··· SOURCE EXTRACT ···

# Help with missing shanty at Mosquito



## jjensen6823 (Jan 11, 2010)

Hey guys, my friend and I decided last week to try ice fishing, so we bought a used shanty and headed to Mosquito on Saturday. It was not a good trip, and it ended with both of us falling through the ice near the causeway. We made it out okay, but I was soaked to my armpits and my coat was actually freezing around me! We pulled the shanty back onto more solid ice, but we decided it would take too long to pull it all the way back to the parking lot, so we left it and went to the car to try to get warm. We knew we needed to get warn and dry fast.

We ended up leaving it there and heading home for hot showers, planning to come back for it Sunday after church. But I'm a minister, and I was never able to get away on Sunday to go get it, so we went back Monday morning. It was gone. You could clearly see where a couple guys walked out across the same ice I fell through (I guess it had gotten thicker overnight) and dragged it back to the stairs. If fact, they left the snow shovel and one of the two folding chairs there on the causeway! In talking to other fishermen, they said they had seen it sitting there all day Sunday, so it must have been taken Sunday night or Monday morning before we got there.

If anyone has that shanty or knows where it is, I would really appreciate getting it back, no questions asked. It was a blue Clam, I think the model was 5600? It still had the old owner's name (Matt McClun) written on the canvas with black magic marker. A new auger and a second folding chair were taken with it. Please, let me know if you knowing anything about it. My email is pastor_jim at sbcglobal dot net . Or you could probably drop it off at Causeway Bait and Tackle. I spoke to them and they have my number.


----------



## moke (Feb 25, 2008)

Give it up sluggo. People just dont LEAVE ice fishing shannys on the ice for people to take home for free. You wonder why people dont want people hunting or fishing on their property.The people who took this gives all of us sportsmans a bad name. I sure hope someone knows who these guys are and can get the shanny back to its owner.

Good luck and most important glad your are safe.

Be safe

Moke


----------



## fish master (Dec 24, 2005)

srry for ur luck but thats a big no no. but if i hear anything ill let ya know...umm trylooking on craigslist that a good spot fer thives.. fish master


----------



## DaleM (Apr 5, 2004)

fish master said:


> srry for ur luck but thats a big no no. but if i hear anything ill let ya know...umm trylooking on craigslist that a good spot fer thives.. fish master


You really should try to use spell check.

···

# DIRECTIVES
**A)** In the forum thread about the missing shanty, give the stretch from "## moke (Feb" through "your are safe." again, switching "sluggo" to "buddy".
**B)** Answer these questions from the forum thread about the missing shanty:
(i) What brand and color was the missing shanty?
(ii) At which shop could someone drop the shanty off?
(iii) Which website does fish master suggest searching?
**C)** Carry on the forum thread about the missing shanty from its last post.

··· DATASET ENTRIES ···

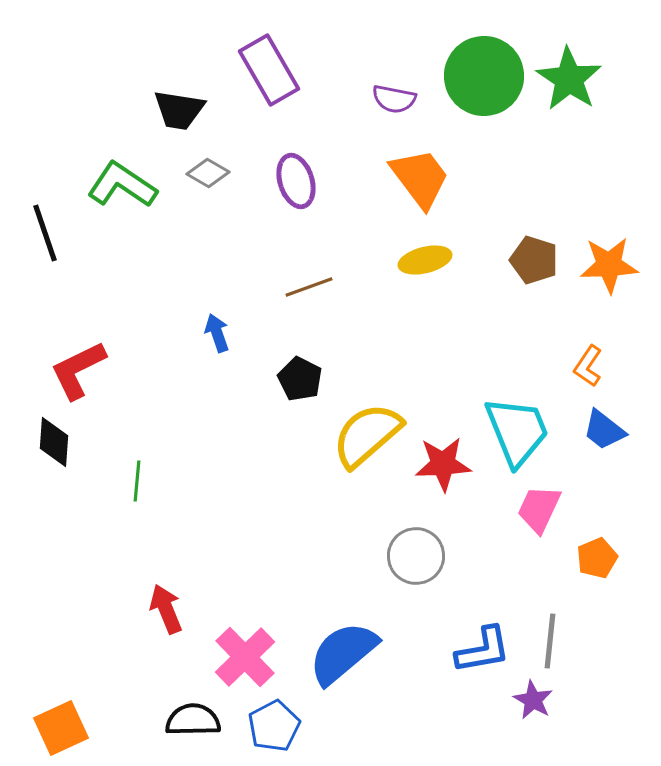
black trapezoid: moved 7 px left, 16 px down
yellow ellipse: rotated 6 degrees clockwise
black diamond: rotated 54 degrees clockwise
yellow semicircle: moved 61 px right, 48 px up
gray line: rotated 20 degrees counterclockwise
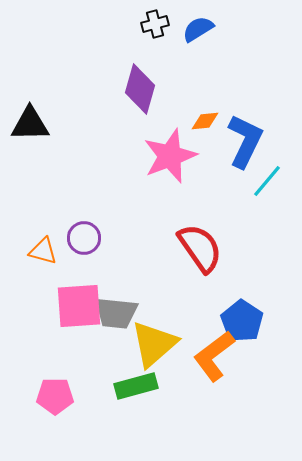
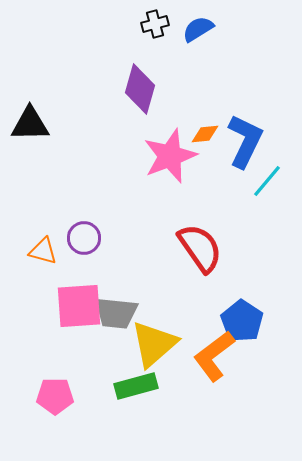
orange diamond: moved 13 px down
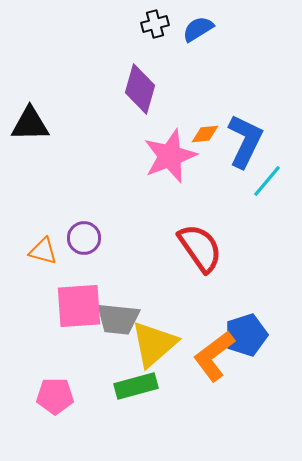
gray trapezoid: moved 2 px right, 6 px down
blue pentagon: moved 4 px right, 14 px down; rotated 21 degrees clockwise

···

# OUTPUTS IN ORDER
**A)**
## moke (Feb 25, 2008)

Give it up buddy. People just dont LEAVE ice fishing shannys on the ice for people to take home for free. You wonder why people dont want people hunting or fishing on their property.The people who took this gives all of us sportsmans a bad name. I sure hope someone knows who these guys are and can get the shanny back to its owner.

Good luck and most important glad your are safe.

**B)**
(i) A blue Clam.
(ii) Causeway Bait and Tackle.
(iii) Craigslist.

**C)**
I understand lots of people tex message, but this isn't a tex message place. Please try to actually spell out the words. Makes it a lot easier to read and understand.


----------



## Papascott (Apr 22, 2004)

Tll us how u rlly fel Dale


----------



## bassmastermjb (Apr 8, 2004)

DaleM said:


> You really should try to use spell check.
> I understand lots of people tex message, but this isn't a tex message place. Please try to actually spell out the words. Makes it a lot easier to read and understand.



AMEN!!!!!!!!!!! Why is it so hard to spell a word? Your not saving any time and come across as a 2nd grade dropout.................Mark


----------



## Double J (Jan 7, 2009)

that shanty could have blown clear to the refuge or went in the drink as well.when the wind catches a shanty it can blow it for miles.just my 2 cents.Double J.


----------



## keepinitreel (Apr 11, 2004)

I wonder if he is related to Eriesteamer?????


----------



## CRAPPIE LOVER (Feb 11, 2007)

DaleM I have to agree with you spell it out don't tex it ....Like these kids today texing one another..They are going to lose the concept of being able to talk to one another...English if it is spelt wrong so what...JIM....CL....


----------



## Stripers4Life (May 2, 2007)

keepinitreel said:


> i wonder if he is related to eriesteamer?????


hahahahahahahaha!!!!!!!!!!!!


----------



## Ted Dressel (Dec 16, 2006)

I hope you get your shanty back.I feel sorry for the guys that took it God will get them 7 times fold.


----------



## Dfrenzy (Dec 18, 2008)

That shanty was still there sunday morning. It looked to be a pop up shanty with some gear on top. It wasn't opened up it was in tow mode so it couldn't blow away in that deep snow. I saw it coming across the causeway and thought someone might be trapped under the ice. I hurried up to get to the bait shop to ask Linda if she knew if it was there and she said that someone had gone in the day before. I would have went out and drug it in for you but I had my 5 year old with me and couldn't leave him. Sorry but leaving it was a risky chance. Sorry for your loss. I hope some one reports it and returns it.


----------



## rhino h (Feb 2, 2009)

I dont know if this helps, but there is a clam 5x6 for sale on daytons craigslist out of middletown.


----------



## jjensen6823 (Jan 11, 2010)

Yeah, I knew leaving it was risky, but I was mostly concerned with getting dry and warm at that time. I was kinda hoping there was enough honor among all the ice fisherman that no one would take it, but like moke said, it only takes one or two jerks to give us all a bad name.

Maybe I'll try again next year.


----------



## WestBranchJoe (Jan 13, 2009)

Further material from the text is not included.